Do you hear the Lion roar? An account of the beginning of 1848 in Venice-Part I
Oh Venice! Venice! when thy marble walls
Are level with the waters, there shall be
A cry of nations o'er thy sunken halls,
A loud lament along the sweeping sea!
If I, a northern wanderer, weep for thee,
What should thy sons do?--anything but weep
And yet they only murmur in their sleep.
In contrast with their fathers--as the slime,
The dull green ooze of the receding deep,
Is with the dashing of the spring-tide foam
That drives the sailor shipless to his home,
Are they to those that were; and thus they creep,
Crouching and crab-like, through their sapping streets.
Oh!
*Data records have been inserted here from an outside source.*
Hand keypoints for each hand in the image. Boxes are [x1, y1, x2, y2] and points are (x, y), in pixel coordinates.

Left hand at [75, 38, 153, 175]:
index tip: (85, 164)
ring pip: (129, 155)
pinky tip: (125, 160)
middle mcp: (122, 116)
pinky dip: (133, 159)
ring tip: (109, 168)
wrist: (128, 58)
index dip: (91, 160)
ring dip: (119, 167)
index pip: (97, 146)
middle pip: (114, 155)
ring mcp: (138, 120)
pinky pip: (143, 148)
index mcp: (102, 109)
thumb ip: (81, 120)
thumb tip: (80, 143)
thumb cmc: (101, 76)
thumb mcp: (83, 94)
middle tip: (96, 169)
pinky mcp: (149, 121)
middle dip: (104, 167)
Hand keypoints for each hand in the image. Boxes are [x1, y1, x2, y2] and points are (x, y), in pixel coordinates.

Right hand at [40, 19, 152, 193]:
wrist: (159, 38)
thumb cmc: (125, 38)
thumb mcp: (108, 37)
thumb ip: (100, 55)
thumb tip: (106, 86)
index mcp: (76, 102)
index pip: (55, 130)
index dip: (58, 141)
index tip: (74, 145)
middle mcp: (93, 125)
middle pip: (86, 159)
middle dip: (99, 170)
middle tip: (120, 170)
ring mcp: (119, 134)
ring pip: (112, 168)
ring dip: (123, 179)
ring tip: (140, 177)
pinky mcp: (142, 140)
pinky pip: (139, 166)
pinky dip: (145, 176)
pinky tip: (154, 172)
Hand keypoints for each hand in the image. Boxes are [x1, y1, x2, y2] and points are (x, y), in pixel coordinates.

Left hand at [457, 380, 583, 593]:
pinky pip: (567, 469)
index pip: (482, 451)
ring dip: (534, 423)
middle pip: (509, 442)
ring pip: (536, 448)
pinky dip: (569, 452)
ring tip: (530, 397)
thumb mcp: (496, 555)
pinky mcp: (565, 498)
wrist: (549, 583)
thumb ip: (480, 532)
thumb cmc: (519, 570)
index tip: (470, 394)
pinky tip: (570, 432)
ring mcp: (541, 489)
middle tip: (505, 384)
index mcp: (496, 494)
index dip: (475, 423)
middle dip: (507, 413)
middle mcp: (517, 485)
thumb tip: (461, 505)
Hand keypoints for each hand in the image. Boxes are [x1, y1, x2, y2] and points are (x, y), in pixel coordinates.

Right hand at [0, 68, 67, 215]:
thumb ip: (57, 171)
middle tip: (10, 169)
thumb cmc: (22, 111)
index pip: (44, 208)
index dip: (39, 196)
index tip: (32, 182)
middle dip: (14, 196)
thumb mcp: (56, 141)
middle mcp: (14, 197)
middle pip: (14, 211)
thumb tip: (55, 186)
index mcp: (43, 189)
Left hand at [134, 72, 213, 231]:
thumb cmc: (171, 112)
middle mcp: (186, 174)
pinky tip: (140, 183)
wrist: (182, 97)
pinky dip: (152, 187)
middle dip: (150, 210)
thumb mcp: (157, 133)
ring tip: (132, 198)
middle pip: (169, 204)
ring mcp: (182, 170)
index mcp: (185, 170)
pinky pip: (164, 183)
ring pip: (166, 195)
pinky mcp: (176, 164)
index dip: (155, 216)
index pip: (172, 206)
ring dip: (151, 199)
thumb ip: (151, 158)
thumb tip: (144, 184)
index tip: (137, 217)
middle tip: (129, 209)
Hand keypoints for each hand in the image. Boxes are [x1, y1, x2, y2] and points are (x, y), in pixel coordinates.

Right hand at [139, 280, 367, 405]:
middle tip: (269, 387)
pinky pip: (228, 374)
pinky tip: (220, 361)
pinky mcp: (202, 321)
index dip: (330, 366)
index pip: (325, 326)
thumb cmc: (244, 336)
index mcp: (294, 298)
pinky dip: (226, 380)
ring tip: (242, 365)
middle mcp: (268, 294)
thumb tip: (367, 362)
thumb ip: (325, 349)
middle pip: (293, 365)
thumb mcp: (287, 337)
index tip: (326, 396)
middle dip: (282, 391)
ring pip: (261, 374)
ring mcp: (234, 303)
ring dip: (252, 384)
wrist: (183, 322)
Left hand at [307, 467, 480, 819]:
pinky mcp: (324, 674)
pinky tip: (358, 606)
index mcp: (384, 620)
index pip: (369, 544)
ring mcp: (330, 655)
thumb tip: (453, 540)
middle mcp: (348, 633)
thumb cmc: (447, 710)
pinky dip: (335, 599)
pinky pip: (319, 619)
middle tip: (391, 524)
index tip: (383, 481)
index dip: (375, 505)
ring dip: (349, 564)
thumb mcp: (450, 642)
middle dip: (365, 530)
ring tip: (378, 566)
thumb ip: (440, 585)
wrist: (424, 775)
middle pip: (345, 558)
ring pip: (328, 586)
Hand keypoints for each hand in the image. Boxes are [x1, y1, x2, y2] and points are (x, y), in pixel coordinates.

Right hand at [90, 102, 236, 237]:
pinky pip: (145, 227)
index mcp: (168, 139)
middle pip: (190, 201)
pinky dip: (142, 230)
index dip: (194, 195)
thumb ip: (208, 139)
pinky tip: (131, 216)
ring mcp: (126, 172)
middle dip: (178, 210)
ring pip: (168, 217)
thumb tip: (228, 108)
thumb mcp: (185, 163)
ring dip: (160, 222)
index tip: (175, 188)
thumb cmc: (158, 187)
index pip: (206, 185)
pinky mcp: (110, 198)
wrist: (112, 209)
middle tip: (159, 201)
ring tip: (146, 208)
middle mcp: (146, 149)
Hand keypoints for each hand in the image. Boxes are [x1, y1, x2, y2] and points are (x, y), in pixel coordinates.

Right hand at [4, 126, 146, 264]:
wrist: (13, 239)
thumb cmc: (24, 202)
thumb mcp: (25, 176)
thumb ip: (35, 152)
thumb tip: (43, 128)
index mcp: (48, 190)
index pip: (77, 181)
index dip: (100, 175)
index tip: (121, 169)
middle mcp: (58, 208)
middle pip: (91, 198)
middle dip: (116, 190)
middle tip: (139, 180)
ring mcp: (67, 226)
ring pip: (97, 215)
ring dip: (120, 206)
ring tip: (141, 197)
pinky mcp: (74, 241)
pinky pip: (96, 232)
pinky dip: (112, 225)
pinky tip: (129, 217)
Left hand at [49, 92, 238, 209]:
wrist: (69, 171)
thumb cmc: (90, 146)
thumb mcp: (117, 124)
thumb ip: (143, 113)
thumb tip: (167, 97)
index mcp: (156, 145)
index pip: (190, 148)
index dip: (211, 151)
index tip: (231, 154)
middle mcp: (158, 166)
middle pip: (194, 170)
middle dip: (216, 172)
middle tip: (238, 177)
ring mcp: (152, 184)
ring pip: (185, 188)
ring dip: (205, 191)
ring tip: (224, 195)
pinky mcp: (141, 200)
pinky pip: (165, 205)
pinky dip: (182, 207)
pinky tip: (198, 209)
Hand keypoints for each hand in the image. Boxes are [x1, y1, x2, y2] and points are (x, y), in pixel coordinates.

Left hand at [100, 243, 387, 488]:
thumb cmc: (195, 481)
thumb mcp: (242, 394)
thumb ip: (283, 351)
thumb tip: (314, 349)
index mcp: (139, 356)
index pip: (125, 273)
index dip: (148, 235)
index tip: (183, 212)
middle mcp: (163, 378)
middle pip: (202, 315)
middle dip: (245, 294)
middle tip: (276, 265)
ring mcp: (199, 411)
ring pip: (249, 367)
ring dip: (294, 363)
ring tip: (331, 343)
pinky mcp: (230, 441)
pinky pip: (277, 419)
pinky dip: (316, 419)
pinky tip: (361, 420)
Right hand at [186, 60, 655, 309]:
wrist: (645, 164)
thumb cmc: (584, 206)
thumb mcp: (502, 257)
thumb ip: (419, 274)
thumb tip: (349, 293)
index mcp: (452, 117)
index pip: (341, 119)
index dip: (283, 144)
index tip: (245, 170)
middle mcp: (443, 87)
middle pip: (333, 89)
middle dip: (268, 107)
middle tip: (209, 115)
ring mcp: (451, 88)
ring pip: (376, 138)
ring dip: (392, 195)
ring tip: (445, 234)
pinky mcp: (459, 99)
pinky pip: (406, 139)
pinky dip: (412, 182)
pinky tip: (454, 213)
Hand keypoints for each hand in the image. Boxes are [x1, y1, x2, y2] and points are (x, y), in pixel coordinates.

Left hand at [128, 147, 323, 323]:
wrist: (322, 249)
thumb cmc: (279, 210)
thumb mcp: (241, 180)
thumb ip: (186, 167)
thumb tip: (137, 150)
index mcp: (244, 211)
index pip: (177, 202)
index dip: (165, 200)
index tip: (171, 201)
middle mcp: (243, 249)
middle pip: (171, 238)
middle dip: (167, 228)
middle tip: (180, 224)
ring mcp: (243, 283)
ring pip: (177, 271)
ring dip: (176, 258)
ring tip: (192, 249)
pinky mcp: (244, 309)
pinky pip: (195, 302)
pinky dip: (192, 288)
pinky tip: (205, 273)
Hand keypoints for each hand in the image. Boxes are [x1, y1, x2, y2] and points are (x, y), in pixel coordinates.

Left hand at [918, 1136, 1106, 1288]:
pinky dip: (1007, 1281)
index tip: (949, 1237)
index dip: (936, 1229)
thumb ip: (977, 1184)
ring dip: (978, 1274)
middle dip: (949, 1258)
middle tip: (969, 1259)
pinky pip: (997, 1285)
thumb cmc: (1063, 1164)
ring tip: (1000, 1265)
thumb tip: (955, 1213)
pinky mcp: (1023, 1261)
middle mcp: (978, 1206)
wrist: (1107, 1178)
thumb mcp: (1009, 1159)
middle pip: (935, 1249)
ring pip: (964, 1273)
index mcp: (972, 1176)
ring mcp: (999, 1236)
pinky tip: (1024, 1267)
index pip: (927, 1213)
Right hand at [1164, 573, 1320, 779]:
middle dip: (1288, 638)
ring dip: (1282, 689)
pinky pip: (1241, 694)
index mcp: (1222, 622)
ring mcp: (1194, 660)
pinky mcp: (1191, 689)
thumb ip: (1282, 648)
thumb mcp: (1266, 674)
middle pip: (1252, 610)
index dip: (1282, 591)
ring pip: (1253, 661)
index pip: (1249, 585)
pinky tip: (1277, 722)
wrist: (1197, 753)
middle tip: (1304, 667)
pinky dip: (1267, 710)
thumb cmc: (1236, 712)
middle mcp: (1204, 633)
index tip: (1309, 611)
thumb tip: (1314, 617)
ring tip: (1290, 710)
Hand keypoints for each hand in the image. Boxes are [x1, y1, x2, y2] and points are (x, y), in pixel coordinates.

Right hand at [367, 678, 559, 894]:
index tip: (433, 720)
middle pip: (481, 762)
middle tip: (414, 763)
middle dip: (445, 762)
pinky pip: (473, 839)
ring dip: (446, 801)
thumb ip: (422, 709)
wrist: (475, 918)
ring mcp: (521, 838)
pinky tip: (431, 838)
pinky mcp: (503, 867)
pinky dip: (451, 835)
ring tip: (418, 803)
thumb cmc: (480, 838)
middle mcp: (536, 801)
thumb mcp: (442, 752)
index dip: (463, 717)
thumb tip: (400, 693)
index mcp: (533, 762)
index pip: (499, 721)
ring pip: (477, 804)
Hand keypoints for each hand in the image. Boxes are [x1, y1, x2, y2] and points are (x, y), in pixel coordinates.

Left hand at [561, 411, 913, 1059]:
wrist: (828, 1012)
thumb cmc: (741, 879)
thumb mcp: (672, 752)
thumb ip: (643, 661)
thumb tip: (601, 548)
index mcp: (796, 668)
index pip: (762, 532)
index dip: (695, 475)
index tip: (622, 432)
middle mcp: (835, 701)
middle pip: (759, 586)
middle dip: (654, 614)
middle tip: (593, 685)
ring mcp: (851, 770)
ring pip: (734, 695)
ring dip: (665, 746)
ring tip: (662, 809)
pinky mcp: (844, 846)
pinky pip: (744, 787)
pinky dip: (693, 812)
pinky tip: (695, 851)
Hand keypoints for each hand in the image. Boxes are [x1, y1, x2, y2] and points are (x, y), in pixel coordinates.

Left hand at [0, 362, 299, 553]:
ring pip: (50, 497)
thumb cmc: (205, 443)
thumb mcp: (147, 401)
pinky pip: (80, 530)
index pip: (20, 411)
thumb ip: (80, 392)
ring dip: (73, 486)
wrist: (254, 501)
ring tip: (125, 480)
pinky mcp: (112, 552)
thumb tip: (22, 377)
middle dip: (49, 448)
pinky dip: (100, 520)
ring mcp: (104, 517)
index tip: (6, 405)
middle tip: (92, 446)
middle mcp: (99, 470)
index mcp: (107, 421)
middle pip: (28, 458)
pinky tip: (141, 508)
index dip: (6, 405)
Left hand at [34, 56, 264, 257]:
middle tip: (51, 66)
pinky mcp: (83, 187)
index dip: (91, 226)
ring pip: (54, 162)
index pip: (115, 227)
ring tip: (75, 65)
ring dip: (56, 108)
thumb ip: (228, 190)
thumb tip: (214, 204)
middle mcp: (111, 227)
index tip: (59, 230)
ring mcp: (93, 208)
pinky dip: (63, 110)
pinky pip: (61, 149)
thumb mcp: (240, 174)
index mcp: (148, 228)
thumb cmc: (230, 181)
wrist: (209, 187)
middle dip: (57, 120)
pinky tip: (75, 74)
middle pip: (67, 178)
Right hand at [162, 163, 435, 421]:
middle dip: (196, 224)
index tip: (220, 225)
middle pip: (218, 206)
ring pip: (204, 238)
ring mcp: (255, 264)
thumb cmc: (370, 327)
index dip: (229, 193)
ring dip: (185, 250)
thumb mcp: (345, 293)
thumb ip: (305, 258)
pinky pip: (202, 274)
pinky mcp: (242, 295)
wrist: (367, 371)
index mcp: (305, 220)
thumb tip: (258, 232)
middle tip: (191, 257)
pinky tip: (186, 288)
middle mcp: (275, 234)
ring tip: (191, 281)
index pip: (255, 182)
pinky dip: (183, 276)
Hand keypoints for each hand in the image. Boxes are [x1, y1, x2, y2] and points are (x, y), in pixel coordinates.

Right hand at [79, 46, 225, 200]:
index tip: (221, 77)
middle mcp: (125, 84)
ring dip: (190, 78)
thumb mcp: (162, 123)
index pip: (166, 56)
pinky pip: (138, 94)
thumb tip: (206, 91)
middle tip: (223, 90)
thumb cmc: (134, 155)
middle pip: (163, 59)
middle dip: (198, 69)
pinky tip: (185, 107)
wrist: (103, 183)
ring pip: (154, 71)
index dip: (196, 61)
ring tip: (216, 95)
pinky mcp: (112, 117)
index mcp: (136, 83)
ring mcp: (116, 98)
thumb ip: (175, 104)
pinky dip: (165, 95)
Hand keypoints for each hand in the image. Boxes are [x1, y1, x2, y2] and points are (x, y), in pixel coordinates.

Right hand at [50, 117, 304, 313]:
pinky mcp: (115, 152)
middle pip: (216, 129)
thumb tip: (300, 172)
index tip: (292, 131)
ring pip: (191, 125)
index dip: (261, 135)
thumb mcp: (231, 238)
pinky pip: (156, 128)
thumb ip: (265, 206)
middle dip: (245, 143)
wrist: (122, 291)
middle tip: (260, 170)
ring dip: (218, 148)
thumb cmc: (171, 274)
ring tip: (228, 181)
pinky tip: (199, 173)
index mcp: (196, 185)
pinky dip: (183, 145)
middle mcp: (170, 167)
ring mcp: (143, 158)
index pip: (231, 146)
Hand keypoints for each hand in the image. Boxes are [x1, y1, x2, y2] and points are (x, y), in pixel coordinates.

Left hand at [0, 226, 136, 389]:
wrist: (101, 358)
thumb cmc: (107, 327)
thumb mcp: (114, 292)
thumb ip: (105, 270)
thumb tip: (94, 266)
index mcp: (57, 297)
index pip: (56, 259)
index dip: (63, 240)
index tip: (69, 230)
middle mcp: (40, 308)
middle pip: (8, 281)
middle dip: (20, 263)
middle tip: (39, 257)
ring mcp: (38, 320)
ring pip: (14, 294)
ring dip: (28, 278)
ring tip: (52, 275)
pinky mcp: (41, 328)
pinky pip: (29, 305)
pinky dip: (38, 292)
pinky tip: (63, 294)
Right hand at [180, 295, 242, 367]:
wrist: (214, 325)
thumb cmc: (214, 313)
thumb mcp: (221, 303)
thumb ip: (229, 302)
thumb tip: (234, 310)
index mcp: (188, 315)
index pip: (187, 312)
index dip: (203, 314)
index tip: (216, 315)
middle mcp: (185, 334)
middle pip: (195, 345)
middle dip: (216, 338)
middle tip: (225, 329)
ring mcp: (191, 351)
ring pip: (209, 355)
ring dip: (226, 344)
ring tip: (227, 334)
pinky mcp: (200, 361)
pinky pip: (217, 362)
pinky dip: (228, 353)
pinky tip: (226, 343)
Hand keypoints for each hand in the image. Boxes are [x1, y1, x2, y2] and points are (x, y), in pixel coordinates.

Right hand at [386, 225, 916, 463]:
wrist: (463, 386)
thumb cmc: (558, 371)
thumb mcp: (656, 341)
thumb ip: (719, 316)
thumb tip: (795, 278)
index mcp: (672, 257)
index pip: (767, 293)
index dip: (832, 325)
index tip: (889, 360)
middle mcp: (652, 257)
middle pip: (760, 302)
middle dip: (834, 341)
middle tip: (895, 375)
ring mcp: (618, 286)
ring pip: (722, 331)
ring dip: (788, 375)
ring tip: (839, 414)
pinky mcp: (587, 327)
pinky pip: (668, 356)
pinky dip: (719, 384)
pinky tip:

Agony-that centuries should reap
No mellower harvest! Thirteen hundred years
Of wealth and glory turn'd to dust and tears;
And every monument the stranger meets,
Church, palace, pillar, as a mourner greets;
And even the Lion all subdued appears,
And the harsh sound of the barbarian
With dull and daily dissonance, repeats
The echo of thy tyrant's voice along
The soft waves, once all musical to song
The lines above, borrowed by Lord Byron’s “Ode on Venice” (1819) can be regarded as a manifesto of what Venice had become in the eyes of Europe throughout the years of Hapsburg rule: the symbol of decadence. The streets, the canals, even its inhabitants seemed to visitors like husks, empty shells bearing little to no resemblance to the glorious past of “La Dominante”(1). One wonders what would have Byron written of that very Venice just nineteen yers later, when the winds of 1848 started to blow under the Lion’s wings. This “wind of change” was so strong that, as of the beginning of March 1848 Lieutenant-Marshal Ferdinand Zichy, commander of the fortress of Venice, estimated that he needed “fifteen thousand extra men to hope to hold the city”. Since the total forces under Radetzky in the whole of Lombardy-Venetia amounted to a nominal 80000 soldiers and that the Field Marshal deeply underestimated the dissatisfaction of the Lombard and Venetian people, Zychy only received a battalion of 1300 Grenzer (2).
To give Zychy some credit, the ethnic composition of the forces he commanded was not of the most promising: around 3000 of the Austrian soldiers in the city were Italian, and thus unreliable, and the Navy was to be considered “not Austrian, but fully Italian”. Finally, there was the Arsenal: the biggest arms and ammunition depot in the city, where around 1200 Venetians worked in a state “of open agitation” was the weakest spot in the Austrian defense in the whole of Lombardy-Venetia.
And yet, the beginning of the Venetian revolution was a pacific one, in the fashion of the “ “legal agitation” promoted by Daniele Manin and Niccolò Tommaseo. What was the main act of such “disobedience”? A formal request to create a commission to “assess the reasons of the people’s discontent, find solutions to them, and finally, let the government know the needs and the desires of the populace”. The Venetian nobility, chiefly Alvise Francesco Mocenigo (3) and Giovanni Francesco Avesani (4), was no stranger to such demands, nor opposed them.
However, the Austrian response was not a receptive one: Manin and Tommaseo were arrested on January 18th, and this act alone was the death call for the attempted “revolution within the law”. The government response, coupled with news of the concession of Constitutions from the other Italian States sparked cries of “Viva San Marco” “Viva Pio IX”; the walls became dotted with writings of “Morte ai Tedeschi” (“Death to the Germans) and a flourishing of tricolor flags (heralding briefly even from the Tower Bell in San Marco’s square) and cockades all over the city. Gala events such as concerts at the Teatro la Fenice, or gatherings of “ladies and knights” at the many cafés in Piazza San Marco became occasions of manifestations of open joy for this desire of liberty and dissent for the lack of governmental response to it.
The common people in Venice did not stay idle, either: on March 20th, over 5000 (10000 according to Pálffy, but fear multiplies the number of enemies) people went on the streets to publicly ask for the liberation of Manin and Tommaseo. Liberated nearly on the spot by the Governor, the two were taken in triumph to Piazza San Marco, where Manin held a memorable speech to the crowd, in which the calls for calm and moderation were drowned by the final sentence: “There are, however, solemn times and cases, signaled by the Providence, in which insurrection is no right, but duty”. (5)
The people of Venice dutifully obliged.
Footnotes
- “The Dominant”, one of the nicknames the Republic of Venice (this particular one to be shared with the Republic of Genoa)
- Frontier soldier of Croatian ethnicity of the Austrian Empire
- Venetian patrician, of liberal leanings, son-in-law of Austrian Governor Johan B. Spaur
- Originally from Verona, one the best lawyers in Venice, and Italian patriot of moderate leanings
- This, as basically all this chapter, is OTL.